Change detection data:
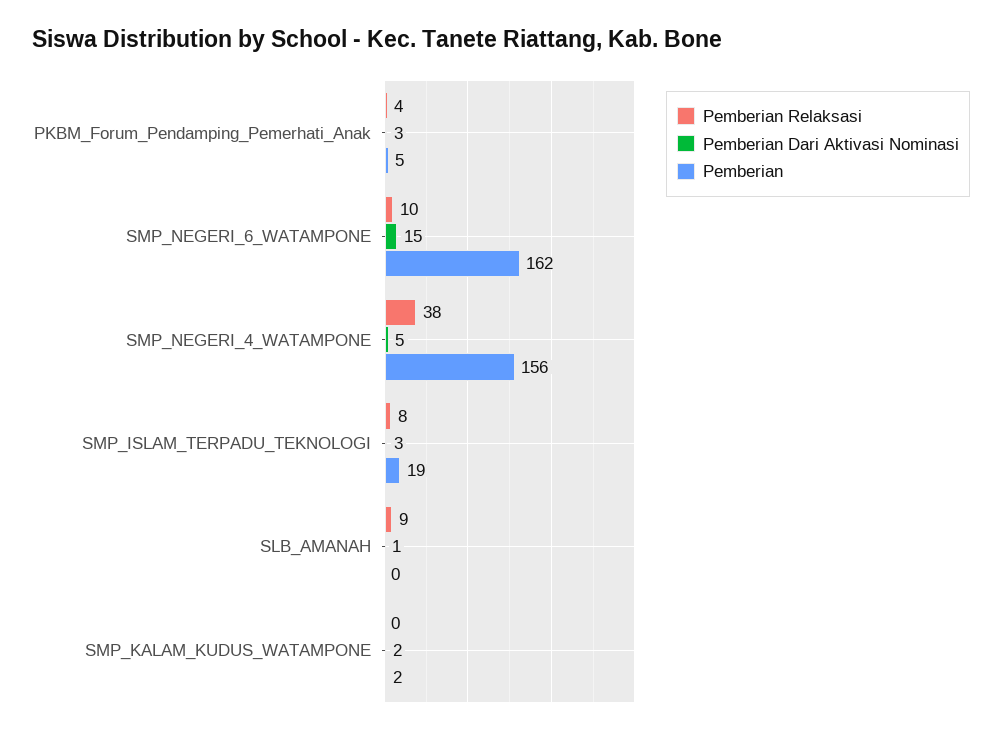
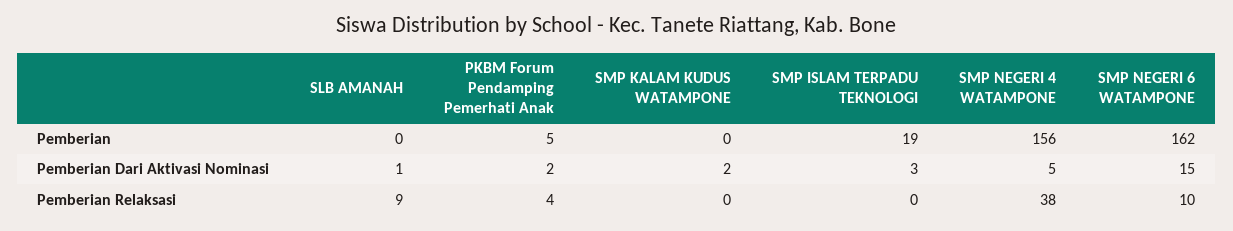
Pemberian Dari Aktivasi Nominasi, PKBM_Forum_Pendamping_Pemerhati_Anak: 3 -> 2
Pemberian Relaksasi, SMP_ISLAM_TERPADU_TEKNOLOGI: 8 -> 0
Pemberian, SMP_KALAM_KUDUS_WATAMPONE: 2 -> 0

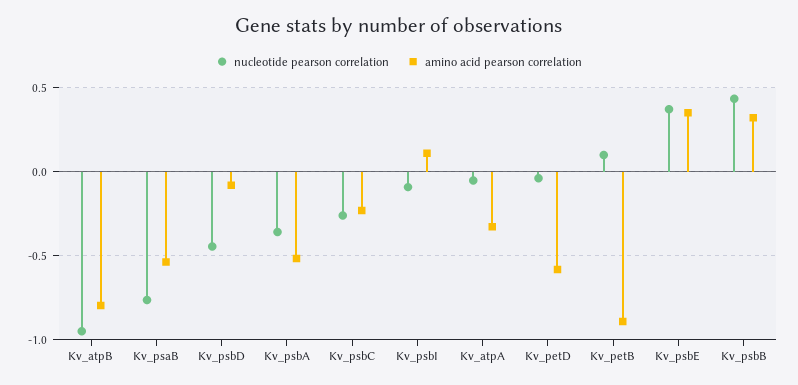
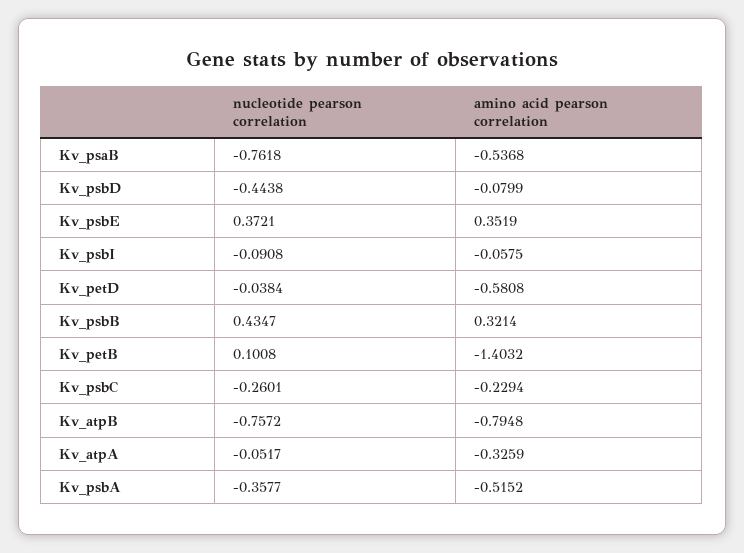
nucleotide pearson correlation, Kv_atpB: -0.95 -> -0.7572
amino acid pearson correlation, Kv_psbI: 0.1 -> -0.0575
amino acid pearson correlation, Kv_petB: -0.9 -> -1.4032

Task instructions
Without including the pictures, return each record above exactly as it stands.

Answer section
Pemberian Dari Aktivasi Nominasi, PKBM_Forum_Pendamping_Pemerhati_Anak: 3 -> 2
Pemberian Relaksasi, SMP_ISLAM_TERPADU_TEKNOLOGI: 8 -> 0
Pemberian, SMP_KALAM_KUDUS_WATAMPONE: 2 -> 0

nucleotide pearson correlation, Kv_atpB: -0.95 -> -0.7572
amino acid pearson correlation, Kv_psbI: 0.1 -> -0.0575
amino acid pearson correlation, Kv_petB: -0.9 -> -1.4032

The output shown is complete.